Germany’s latest wind and solar auctions once more went into completely different directions - with wind being undersubscribed and reaching top prices, while solar was oversubscribed with declining prices.

All 204MW in valid bids were successful in the latest wind auction – which was heavily undersubscribed as 675MW of volume was offered.

The lack of competition meant again that the average price for successful bids reached €62.00 per megawatt hour, which was also the ceiling price.

An ongoing permitting malaise, increasing bureaucratic hurdles and local protests have all contributed to the failure of recent German onshore wind tenders.

The government is trying to address the impediments with a series of measures recently announced, but at the same time plans to create additional hurdles through the introduction of a nation-wide minimum distance rule.

Germany's Green Party opposition said the government is doing everything wrong regarding the expansion of renewable energy.

"In solar energy, where things currently go relatively well, the government impedes investments in clean energy," said Julia Verlinden, the Greens' energy policy spokeswoman.

"Instead of finally raising tendering volumes in order to produce solar power for below 5 cents per kilowatt hour, the government put on a cap.

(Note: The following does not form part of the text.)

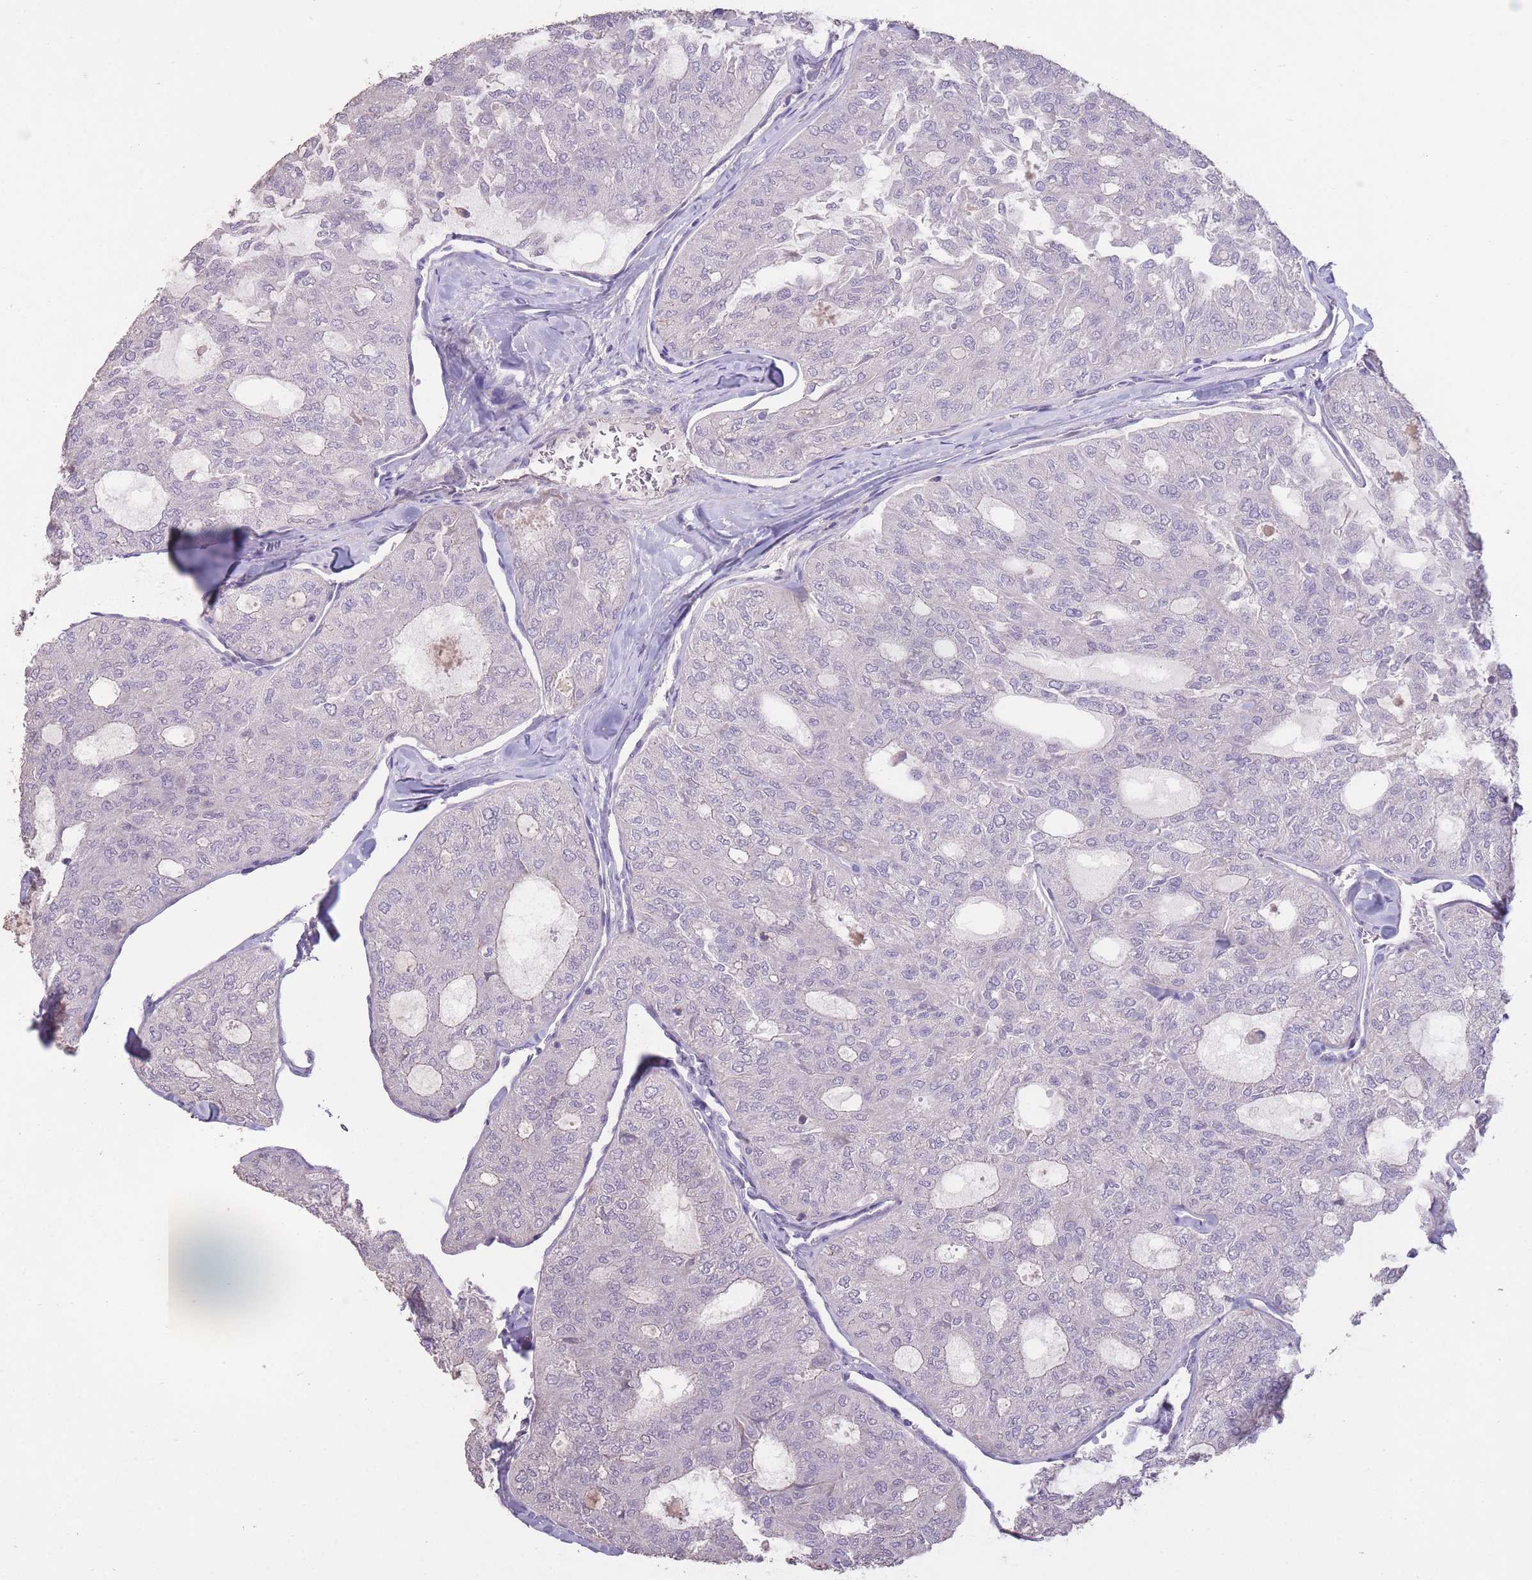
{"staining": {"intensity": "negative", "quantity": "none", "location": "none"}, "tissue": "thyroid cancer", "cell_type": "Tumor cells", "image_type": "cancer", "snomed": [{"axis": "morphology", "description": "Follicular adenoma carcinoma, NOS"}, {"axis": "topography", "description": "Thyroid gland"}], "caption": "The immunohistochemistry (IHC) histopathology image has no significant staining in tumor cells of follicular adenoma carcinoma (thyroid) tissue.", "gene": "RSPH10B", "patient": {"sex": "male", "age": 75}}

The result is that three quarters of all bidders for solar projects were left empty-handed at this auctioning round."

The situation was indeed quite different for solar today, where an auction for 150MW in capacity was heavily oversubscribed as bids with a volume of 648MW came in.

That drove prices down, with the average price for winning bids reaching €45.90/MWh, down from €54.70/MWh at a previous auction.

Competition in the solar auction was more intense as more areas were being made available on agricultural lands in Bavaria, Germany’s largest state by territory and one of its sunniest.

"With wind energy it is the contrary," Verlinden said.

"Once more, far fewer projects were handed in than needed to meet the auctioning volume. ... The government finally must deliver more areas for wind energy and less bureaucracy. But it does the contrary. With a minimum distance of 1,000 metres between new wind turbines and settlements, as well as even lower expansion volumes [stipulated] in the climate package, in particular the Christian Democrats (Merkel's party) are blocking the transition to an energy supply of the future."

VDMA Power System, a group representing wind OEMs, pointed out that already six wind auctions since October 2018 have been undersubscribed.

"This crisis in the wind industry is endangering climate targets, jobs and value creation in Germany," VDMA Power Systems managing director Matthias Zelinger said.

Zelinger demanded from energy minister Peter Altmaier to scrap the distance rule from a series of measures he has presented recently to revive the stalled onshore wind expansion.

Mohid Prasat, project manager at analyst GlobalData, said one way for Germany to achieve its 2030 target of 65% of renewables in the power mix could be for companies to venture more into the market of subsidy-free solar developments.

Utility EnBW earlier this week took an investment decision for a 180MW solar array in Brandenburg state, which will be built without support and also become Germany's largest PV array.

"The project will not have guaranteed feed-in remuneration, ..., and with small solar PV installations starting to lose their eligibility for EEG's feed-in-tariffs (FITs) starting 2021 and overall cost of building solar PV plants going down, the country might witness a mushrooming of solar PV plants without subsidies."